23. The method of claim 22, wherein said method of determining whether the patient has a CES 1 poor metabolizer genotype further comprises the steps of amplifying a first DNA fragment from said biological sample using a first pair of primers wherein said first DNA fragment comprises the portion of the CES1 gene which contains the rs71647871 SNP and consisting of or consisting essentially of a shared region to produce a first PCR reaction product; amplifying a second DNA fragment from the biological sample using a second pair of primers, wherein said second DNA fragment comprises a unique region of the CES 1 gene to produce a second PCR reaction product, wherein the unique region of the CES1 gene comprises a unique identifying sequence; genotyping the rs71647871 SNP in said first PCR reaction product; sequencing the second PCR reaction product; and comparing the relative amounts of the variant form of said first PCR reaction product to the relative amounts of each unique identifying sequence in said second PCR reaction product, thereby determining the source isoform of the rs71647871 SNP, and determining said patient has a CES 1 poor metabolizer genotype.

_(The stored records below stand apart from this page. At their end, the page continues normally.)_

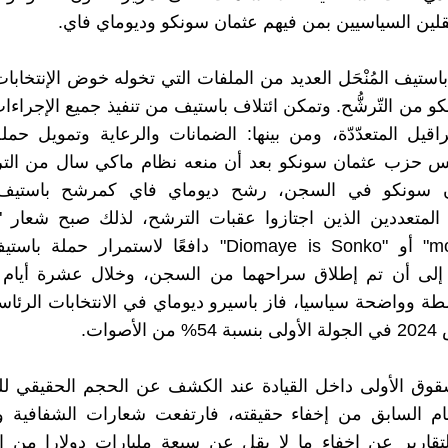
قلين السياسيين بمن فيهم عثمان سونكو وديوماي فاي.
ستيف المُنْحَل العديد من الملفات التي تخوله خوض الإنتخابات
 من التّرشُّح. وتمكن ائتلاف باستيف من تنفيذ جميع الإجراءات
راقيل المتعدّدّة، ومن بينها: الضمانات والرعاية وتمويل حم
ئيس حزب عثمان سونكو بعد أن منعه نظام ماكي سال من التر
ن سونكو في السجن، رشح ديوماي فاي كمرشح باستيف
moy Sonko" أو "Diomaye is Sonko" دافعًا لاستمرار حم
 إلى أن تم إطلاق سراحهما من السجن، وخلال عشرة أيام
أصوات.
وق الأولى داخل القيادة عند الكشف عن الحجم الحقيقي للد
م السابق من إخفاء حقيقته، فارتفعت شعارات الشفافية وال
قارير عن إخفاء ما لا يقل عن سبعة مليارات دولارا من ا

24. A method for treating a patient with trandolapril, wherein the patient is suffering from hypertension, the method comprising the steps of:

(a) determining whether the patient is a CES1 poor metabolizer by: obtaining or having obtained a biological sample from the patient; and performing or having performed a genotyping assay on the biological sample to determine if the patient has a CES1 poor metabolizer genotype; and if the patient has a CES 1 poor metabolizer genotype then internally administering trandolapril to the patient an increased amount of trandolapril; and if the patient does not have a CES 1 poor metabolizer genotype, then internally administering trandolapril to the patient in an amount up to a threshold amount, wherein a risk of a side effect for a patient that does not have CES 1 poor metabolizer phenotype genotype is lower following the internal administration of up to said threshold amount than it would be if the trandolapril were administered in an amount of greater than said threshold amount.

25. The method of claim 24, wherein said method of determining whether the patient has a CES 1 poor metabolizer genotype further comprises the steps of amplifying a first DNA fragment from said biological sample using a first pair of primers wherein said first DNA fragment comprises the portion of the CES1 gene which contains the rs71647871 SNP and consisting of or consisting essentially of a shared region to produce a first PCR reaction product; amplifying a second DNA fragment from the biological sample using a second pair of primers, wherein said second DNA fragment comprises a unique region of the CES 1 gene to produce a second PCR reaction product, wherein the unique region of the CES1 gene comprises a unique identifying sequence; genotyping the rs71647871 SNP in said first PCR reaction product; sequencing the second PCR reaction product; and comparing the relative amounts of the variant form of said first PCR reaction product to the relative amounts of each unique identifying sequence in said second PCR reaction product, thereby determining the source isoform of the rs71647871 SNP, and determining said patient has a CES 1 poor metabolizer genotype.